The world of constant, mandatory ID checking that voter-ID proponents think exists would probably look like a dystopia to some of their libertarian-leaning intellectual forefathers. To the credit of those proponents though, the reality is still pretty dystopian. The Patriot Act really did make some run-of-the-mill actions more difficult, and aggressive identification policies for alcohol and tobacco certainly helped whet the policy appetite for Big Brother.
But even so, the rationale undergirding identification practices just doesn’t make sense for voting. For liquor and cigarettes, carding is necessary only to establish the age of the customer, a requirement that’s already well handled by voter-registration practices in every state. In airplane travel and for dangerous drugs, identification is used specifically for surveillance—a usage that would be terrifying if applied to voting. With bank accounts, identification is used both for surveillance and for fraud prevention. As years’ worth of data make clear, the only kind of fraud that voter ID can prevent—someone impersonating another registered voter at the ballot box—pretty much never happens.
Even in the increasingly surveilled state of modern America, federal, state, and local policies create workarounds precisely because of the reasons why people object to voter ID. Most living Americans were born in a less identification-obsessed time, and many older people of color especially were born into situations where the vital records needed to obtain government ID might have never been supplied.
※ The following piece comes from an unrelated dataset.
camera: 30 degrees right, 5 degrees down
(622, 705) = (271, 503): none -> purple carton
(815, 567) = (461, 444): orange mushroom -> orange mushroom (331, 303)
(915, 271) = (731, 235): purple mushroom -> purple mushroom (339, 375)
For elderly Americans, or for people who don’t or can’t drive, or for those living in small towns, navigating daily activities without a license or passport is a normal part of life. People live in and pass down houses and cash checks in bank accounts without ever having to show identification. They go to pharmacies and get necessary medications without having to produce licenses. Everything is fine.
Moreover, there are millions of people who don’t engage in these systems at all. Millions of poor and low-income people are unbanked or underbanked. Most people in that population probably don’t fly much, either, and many don’t own homes.
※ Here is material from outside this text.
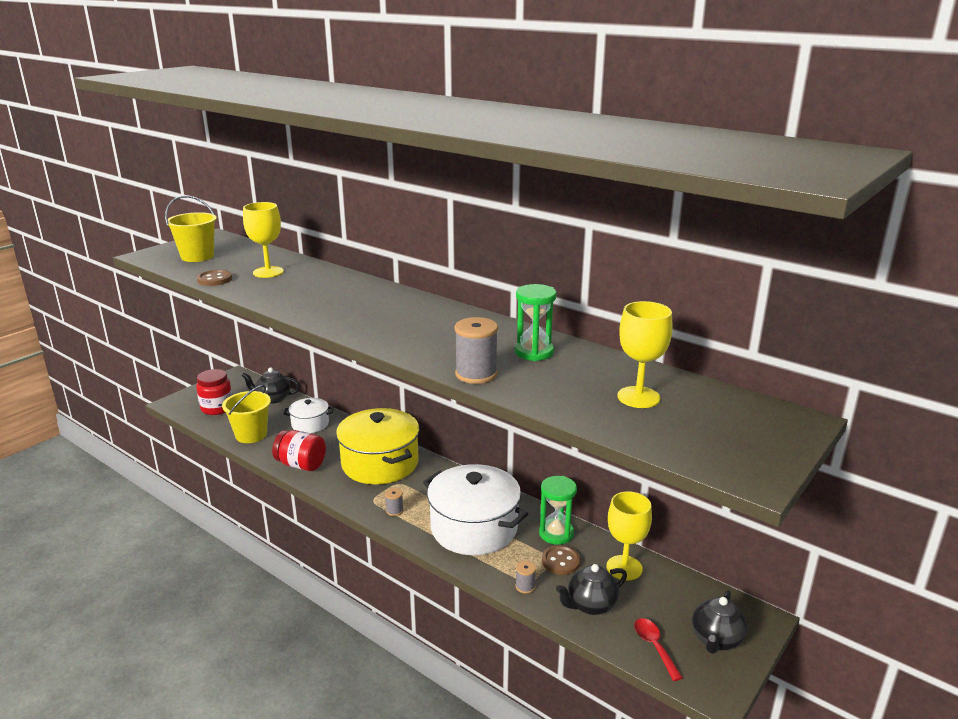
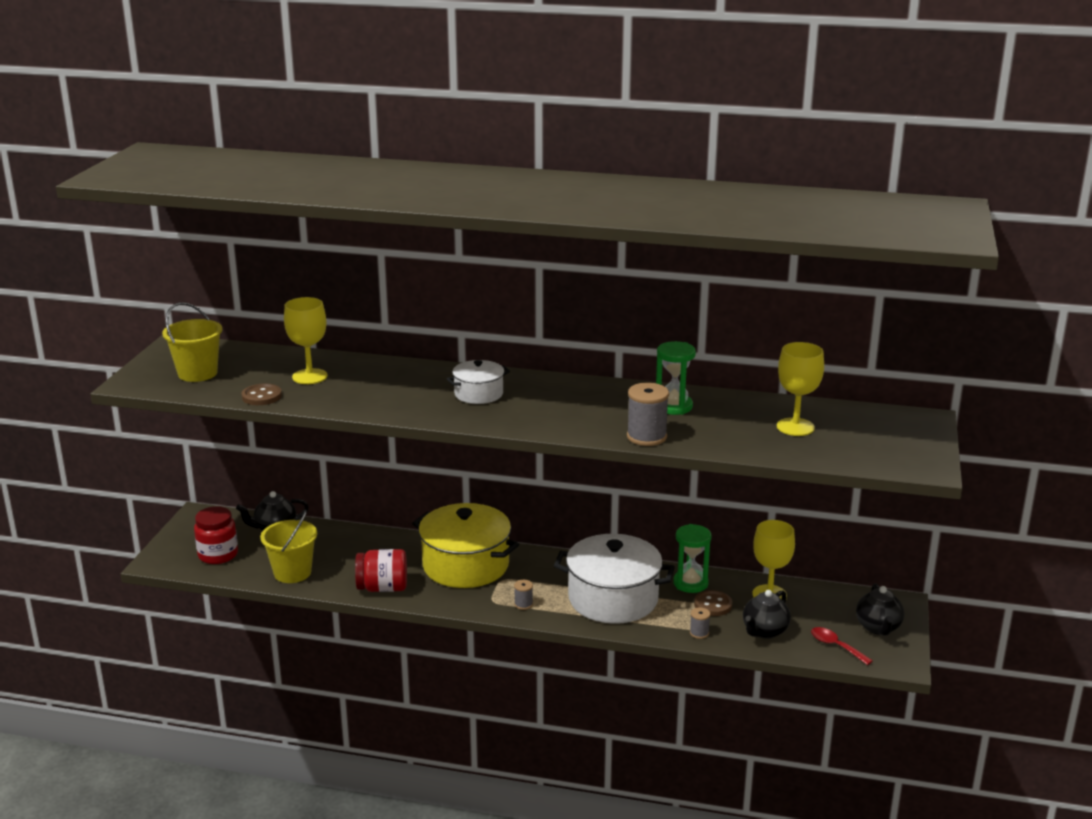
camera: 25 degrees left, 0 degrees up
(310, 424) = (348, 545): white pot -> white pot (478, 394)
Poor folks, urban people, and people of color are less likely, by far, to have licenses and passports. That’s because both carry fees, have lengthy application and certification processes, and are technically optional credentials. They have specific functions that have nothing to do with the identification requirements of the modern surveillance system.
That system has a long way to go before it requires people to show identification to buy groceries. Contrary to Trump and many of the biggest crusaders for voter ID, lots of people don’t have to show identification for anything, ever. But the president’s comment does provide an unintentionally useful corollary: that denying people the ballot because they don’t have a license would be the same moral travesty as denying a family milk because they don’t have one.